A 4ª Turma do TRF, em Porto Alegre, negou provimento, por unanimidade, à Apelação Cívil nº 2005.70.04.001764-3/PR impetrada pela empresa Itaipu Binacional contra os Guarani que vivem nas aldeias Tekoha Marangatu, Tekoha Porá e Tekoha Karambey, no município de Guaíra, no oeste paranaense.
Nas palavras do jornal eletrônico
Umuarama Notícias, do Paranã;
"Com isso, o Tribunal confirmou a sentença proferida na primeira instância da Justiça Federal de Umuarama, PR, em dezembro de 2007, no âmbito da Ação Judicial nº 2005.70.04.001764-3/PR em que a Itaipu Binacional pedia a reintegração de posse das áreas de terra onde estão localizadas as aldeias em questão. Na referida sentença, o Juiz Federal foi enfático na defesa do direito dos Guarani sobre suas terras tradicionais, assim se pronunciando;
?Ante o exposto, julgo improcedente o pedido possessório formulado pela ITAIPU BINACIONAL e declaro que as terras ocupadas pelos índios Avá-Guarani nos lotes abordados (Tekoha Porá; Karumbey e Tekoha Marangatu) constituem terras indígenas tradicionalmente ocupadas, não podendo ser objeto de domínio ou posse, senão pelos próprios índios, conforme disposição constitucional, independente de prévia demarcação?.

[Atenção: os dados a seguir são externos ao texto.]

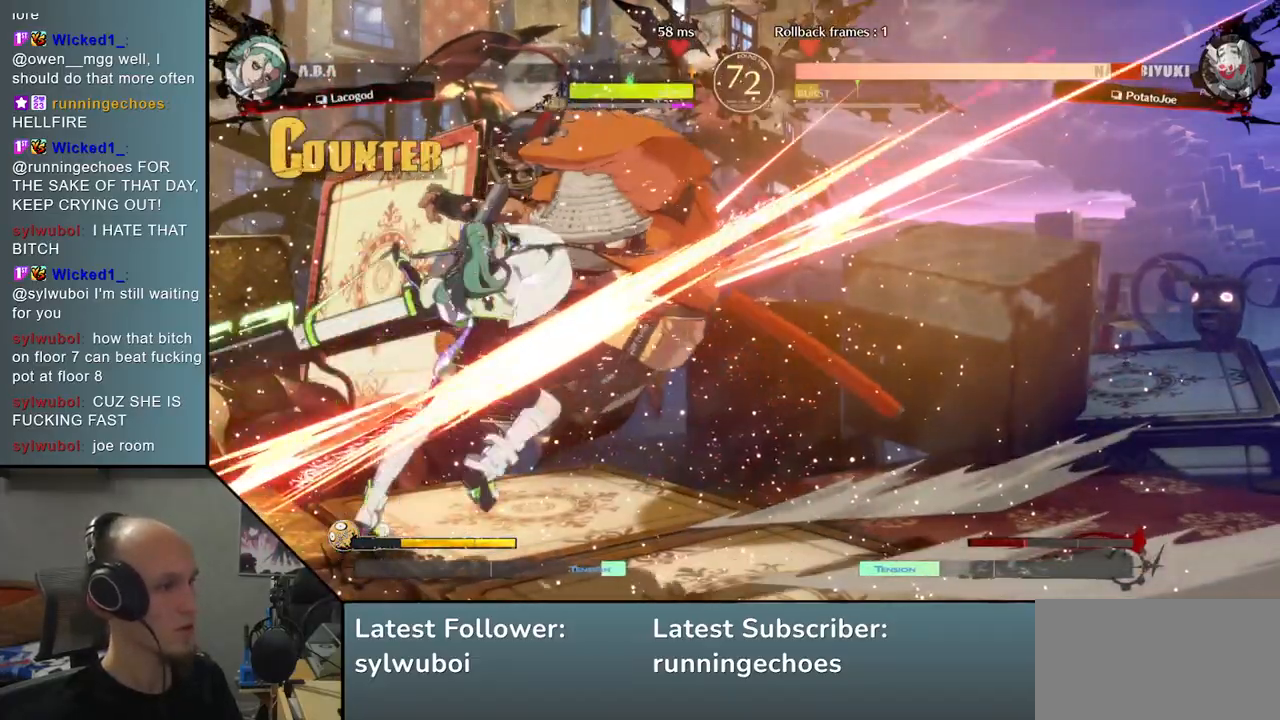
{"dt_ms": 500, "buttons": [], "left_stick": "right", "events": []}
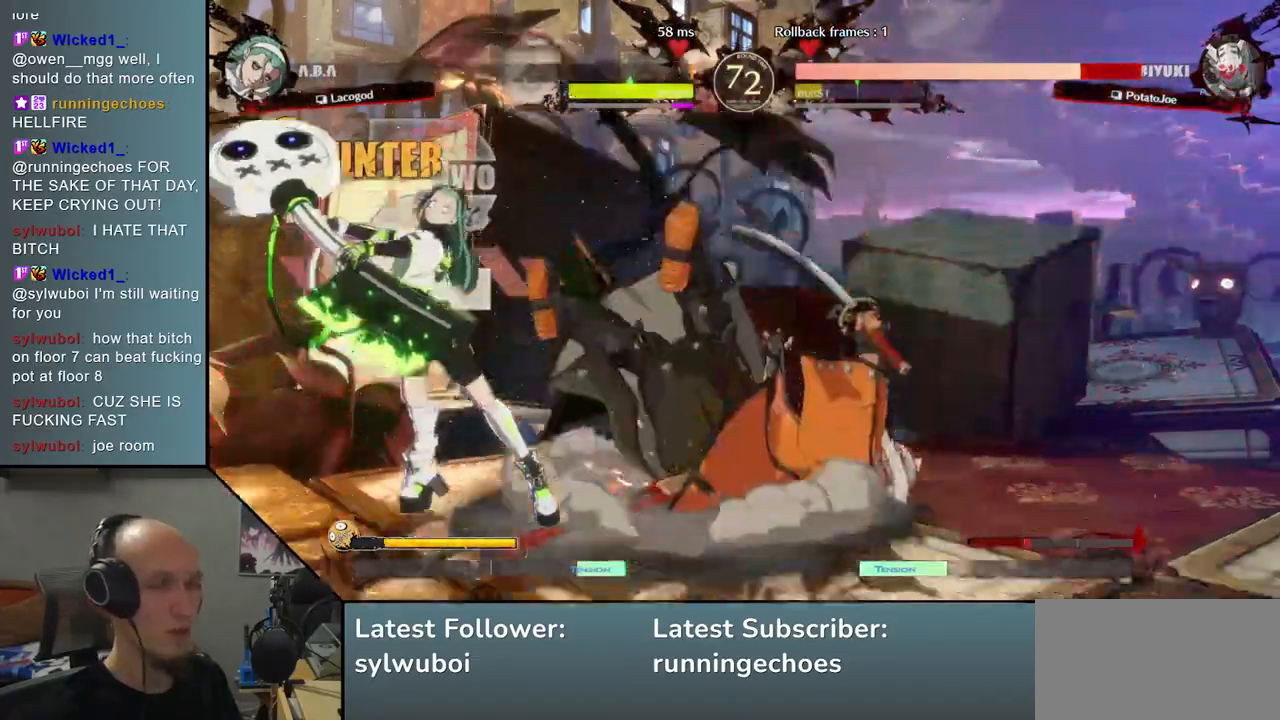
{"dt_ms": 500, "buttons": [], "left_stick": "right", "events": []}
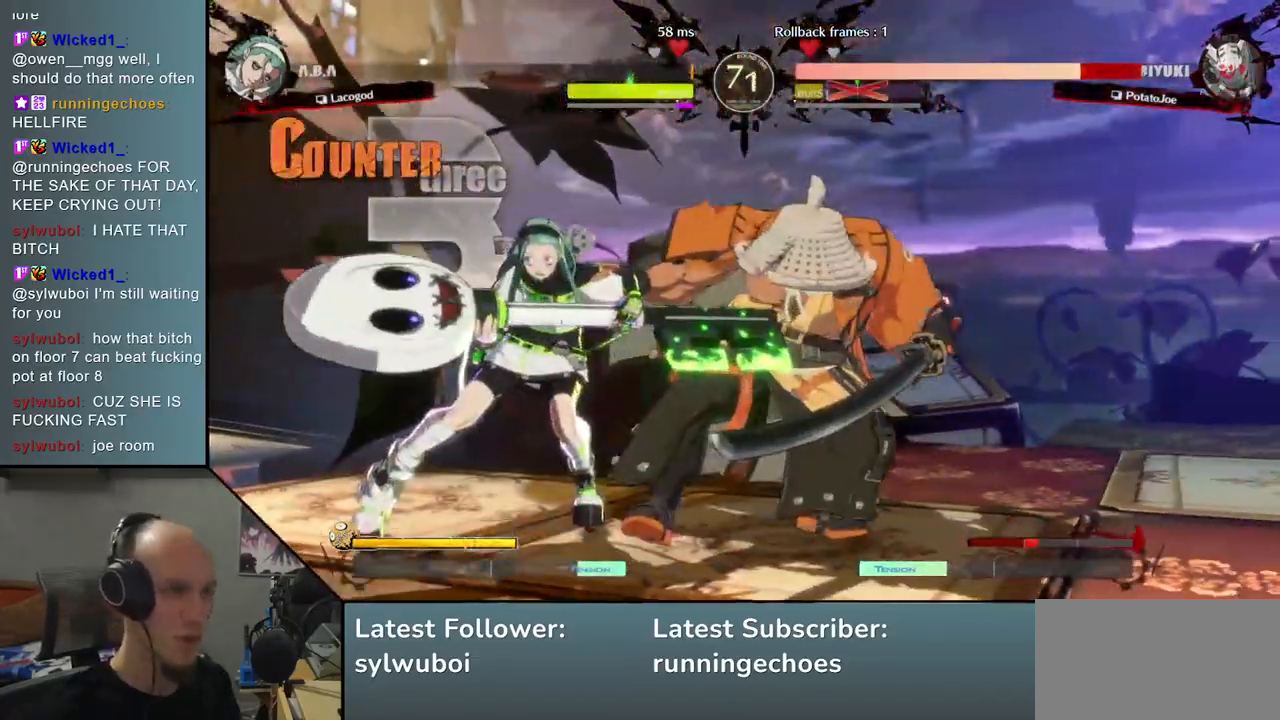
{"dt_ms": 500, "buttons": [], "left_stick": "right", "events": []}
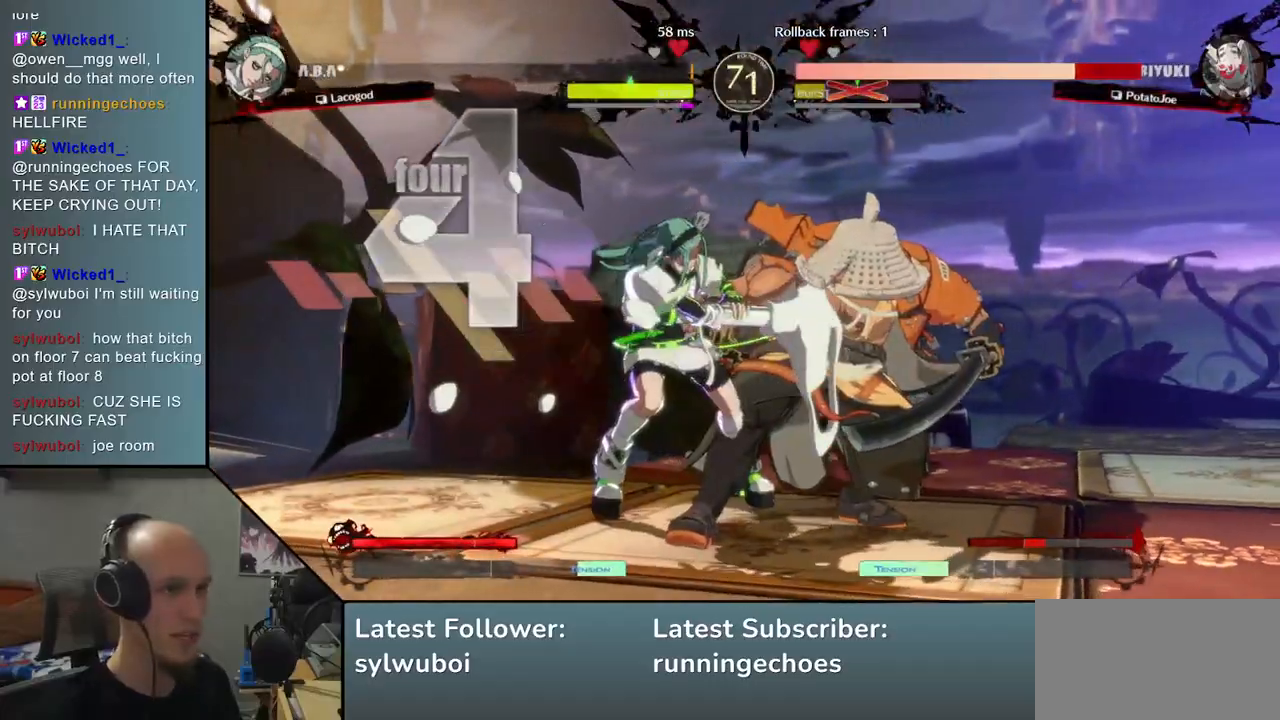
{"dt_ms": 500, "buttons": [], "left_stick": "right", "events": []}
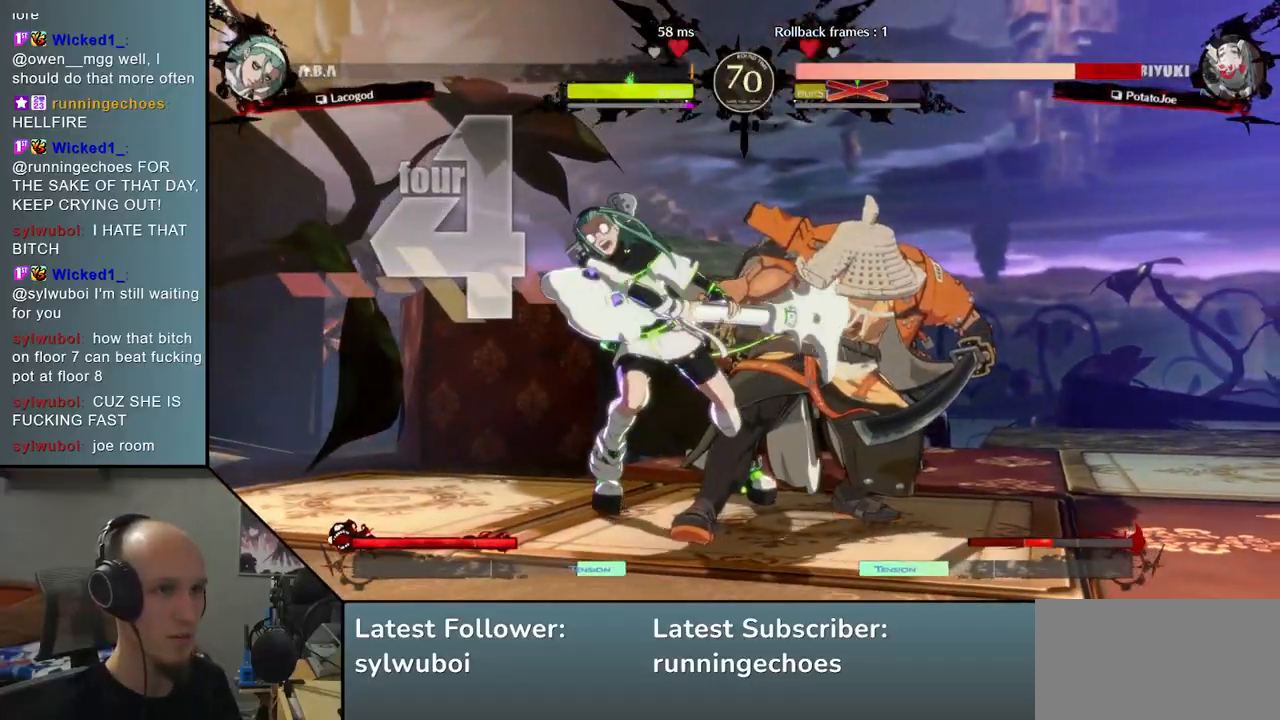
{"dt_ms": 500, "buttons": [], "left_stick": "right", "events": []}
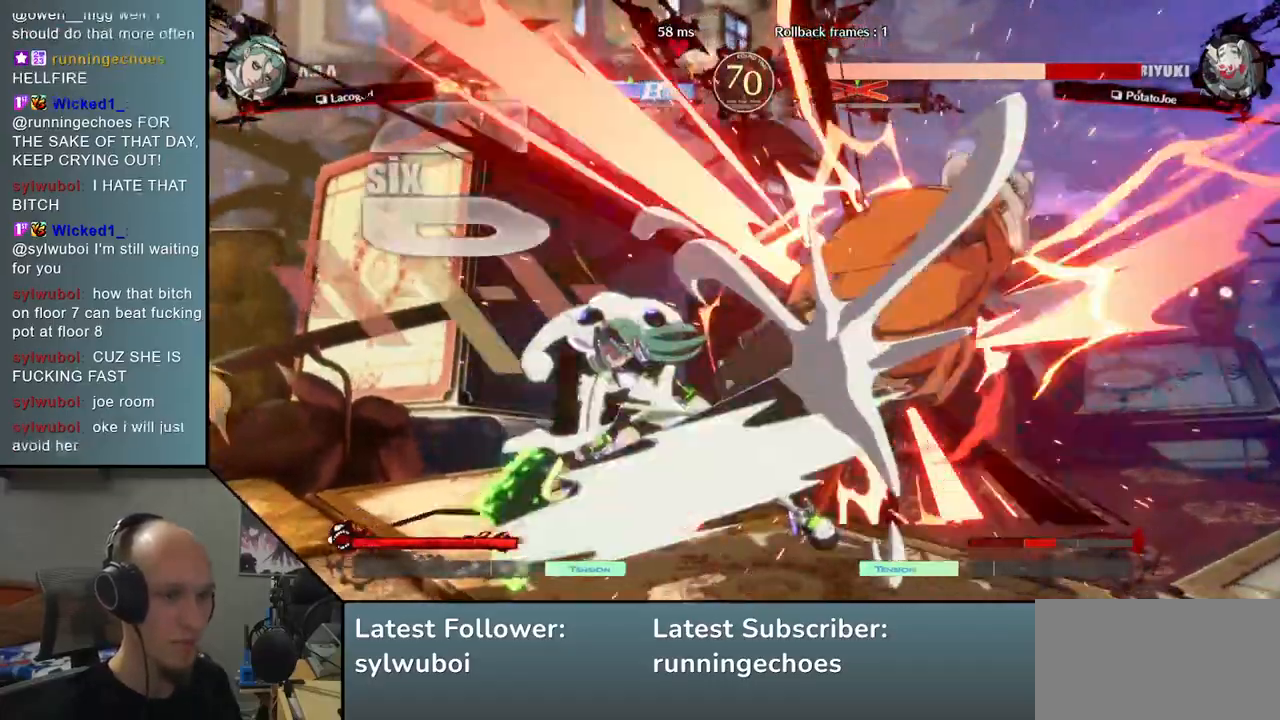
{"dt_ms": 500, "buttons": [], "left_stick": "right"}
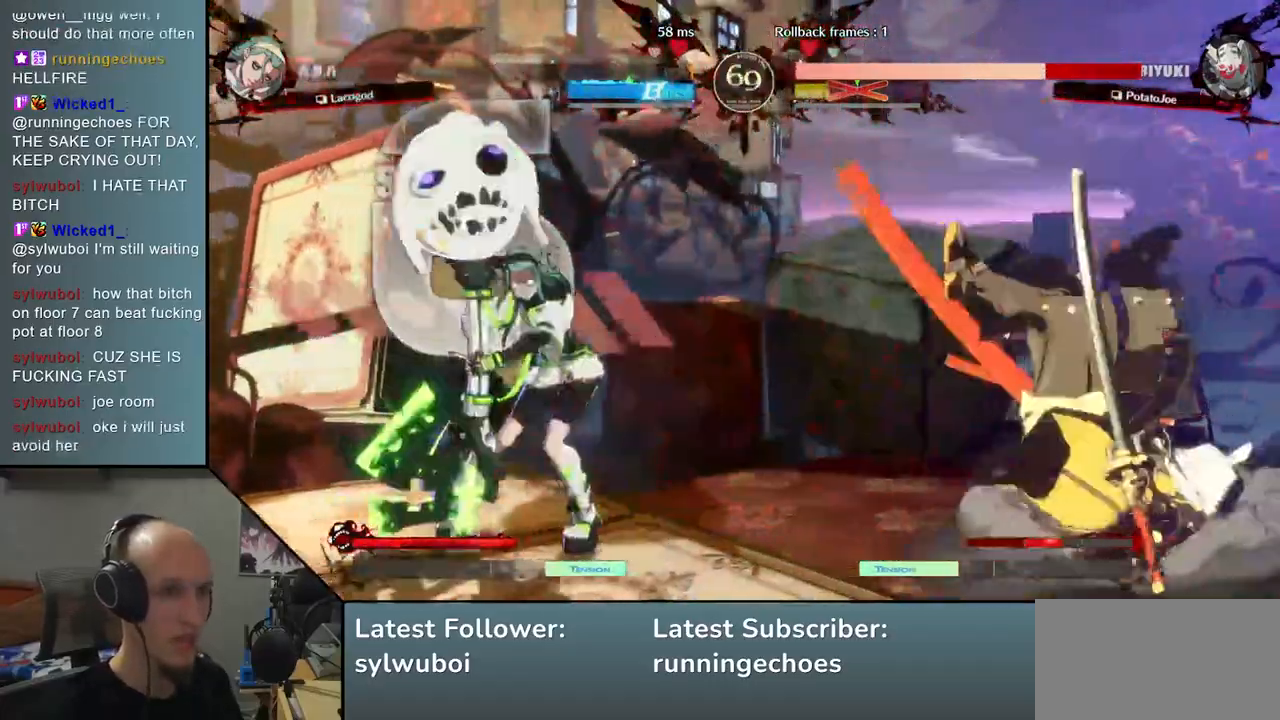
{"dt_ms": 500, "buttons": [], "left_stick": "right", "events": []}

"Em sua decisão, proferida no último dia 15 de outubro e publicada neste dia 27, os desembargadores do Tribunal Regional citam parte da sentença da primeira instância em que se lê:
?Atualmente as ocupações indígenas em Guaíra concentram-se em três lotes: 1) Tekoha Porá (sul); 2) Karumbey (norte), e 3) Tekoha Marangatu, na Faixa de Proteção. É sobre a área desses três lotes que a requerente postula a proteção possessória. Todavia, segundo o estudo antropológico em questão, os dois primeiros lotes são provenientes de uma mesma antiga aldeia indígena, invadida pelo crescimento da cidade, que restringiu a extensão do território anteriormente ocupado pelos índios, envolvendo-o na zona urbana. Portanto, a área em questão representa terra tradicionalmente ocupada pelos índios, já que originária de uma só terra indígena, atualmente transformada em dois lotes de cerca de 2 has., mas que certamente alcançava uma dimensão muito maior, e que acabou sendo restrita ante o crescimento da área urbana de Guaíra?.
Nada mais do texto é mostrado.